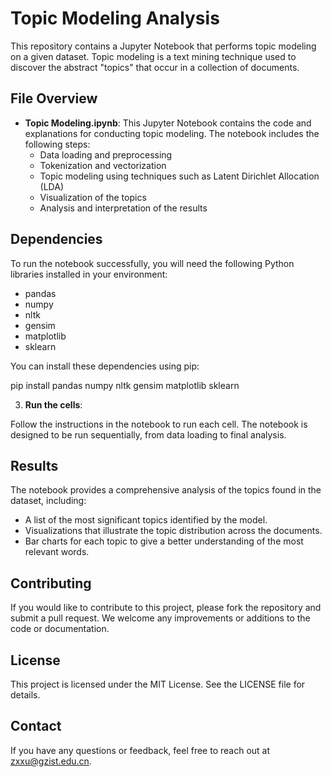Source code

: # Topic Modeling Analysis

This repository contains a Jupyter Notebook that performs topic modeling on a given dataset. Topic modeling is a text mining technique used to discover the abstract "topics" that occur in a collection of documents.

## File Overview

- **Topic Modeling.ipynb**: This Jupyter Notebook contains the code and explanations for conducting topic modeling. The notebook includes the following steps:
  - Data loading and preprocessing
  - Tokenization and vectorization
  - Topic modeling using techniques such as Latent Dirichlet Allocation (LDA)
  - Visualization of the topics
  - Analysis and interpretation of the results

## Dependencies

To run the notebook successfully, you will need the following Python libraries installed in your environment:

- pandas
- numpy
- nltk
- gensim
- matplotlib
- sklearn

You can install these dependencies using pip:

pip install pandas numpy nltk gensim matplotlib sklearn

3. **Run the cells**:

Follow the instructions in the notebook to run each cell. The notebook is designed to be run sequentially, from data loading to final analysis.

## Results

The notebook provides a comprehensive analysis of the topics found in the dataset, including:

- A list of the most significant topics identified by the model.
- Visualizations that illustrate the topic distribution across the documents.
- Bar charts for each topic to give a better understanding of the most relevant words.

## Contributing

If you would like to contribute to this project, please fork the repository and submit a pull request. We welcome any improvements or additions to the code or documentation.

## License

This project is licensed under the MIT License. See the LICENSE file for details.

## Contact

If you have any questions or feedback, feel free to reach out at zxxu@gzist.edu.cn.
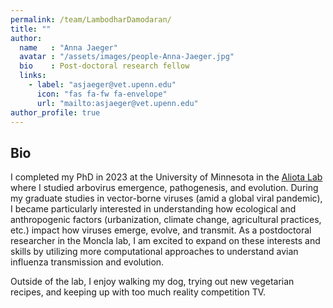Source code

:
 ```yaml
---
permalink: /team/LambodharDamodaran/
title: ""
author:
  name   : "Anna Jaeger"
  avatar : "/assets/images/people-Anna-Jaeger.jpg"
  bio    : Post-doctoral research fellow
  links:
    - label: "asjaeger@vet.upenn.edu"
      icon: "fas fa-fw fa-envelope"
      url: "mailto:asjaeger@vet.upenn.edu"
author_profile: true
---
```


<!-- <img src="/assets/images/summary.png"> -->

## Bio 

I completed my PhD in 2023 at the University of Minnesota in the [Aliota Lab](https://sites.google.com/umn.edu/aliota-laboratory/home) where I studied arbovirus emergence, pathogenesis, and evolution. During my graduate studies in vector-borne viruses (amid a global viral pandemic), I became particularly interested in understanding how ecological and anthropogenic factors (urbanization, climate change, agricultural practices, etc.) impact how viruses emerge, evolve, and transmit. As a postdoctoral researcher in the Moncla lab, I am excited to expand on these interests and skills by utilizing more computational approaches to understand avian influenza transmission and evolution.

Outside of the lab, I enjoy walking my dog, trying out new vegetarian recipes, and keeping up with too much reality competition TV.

= = = =

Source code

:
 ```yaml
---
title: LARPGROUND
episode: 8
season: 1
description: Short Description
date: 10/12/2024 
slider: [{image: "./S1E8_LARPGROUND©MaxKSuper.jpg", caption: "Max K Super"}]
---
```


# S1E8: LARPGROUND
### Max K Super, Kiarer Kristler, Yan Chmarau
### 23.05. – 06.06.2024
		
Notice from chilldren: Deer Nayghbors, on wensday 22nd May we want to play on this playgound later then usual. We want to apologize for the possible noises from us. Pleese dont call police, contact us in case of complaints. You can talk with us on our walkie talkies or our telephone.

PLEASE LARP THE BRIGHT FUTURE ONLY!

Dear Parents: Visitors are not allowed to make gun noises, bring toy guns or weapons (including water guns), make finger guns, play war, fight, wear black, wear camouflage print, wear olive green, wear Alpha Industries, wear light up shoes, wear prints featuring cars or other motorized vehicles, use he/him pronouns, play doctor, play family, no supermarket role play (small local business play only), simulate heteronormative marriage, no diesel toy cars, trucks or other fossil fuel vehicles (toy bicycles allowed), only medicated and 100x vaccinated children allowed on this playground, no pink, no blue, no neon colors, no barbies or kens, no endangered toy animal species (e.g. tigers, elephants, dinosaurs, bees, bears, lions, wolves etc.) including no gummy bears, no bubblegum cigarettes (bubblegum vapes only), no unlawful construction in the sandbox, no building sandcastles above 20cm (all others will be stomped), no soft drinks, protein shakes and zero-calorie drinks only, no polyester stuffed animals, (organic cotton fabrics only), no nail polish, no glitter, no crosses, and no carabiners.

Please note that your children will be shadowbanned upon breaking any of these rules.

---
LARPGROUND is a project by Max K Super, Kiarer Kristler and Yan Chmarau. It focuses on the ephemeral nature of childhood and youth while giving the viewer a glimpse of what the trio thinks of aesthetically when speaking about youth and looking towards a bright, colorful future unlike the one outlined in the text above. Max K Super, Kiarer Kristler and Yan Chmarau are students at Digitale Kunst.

= = = =

» **BRIEF**
Report how many lines of the entries hold the string "documents". Provide the number alone.

» **RESULT OF THE EXERCISE**
2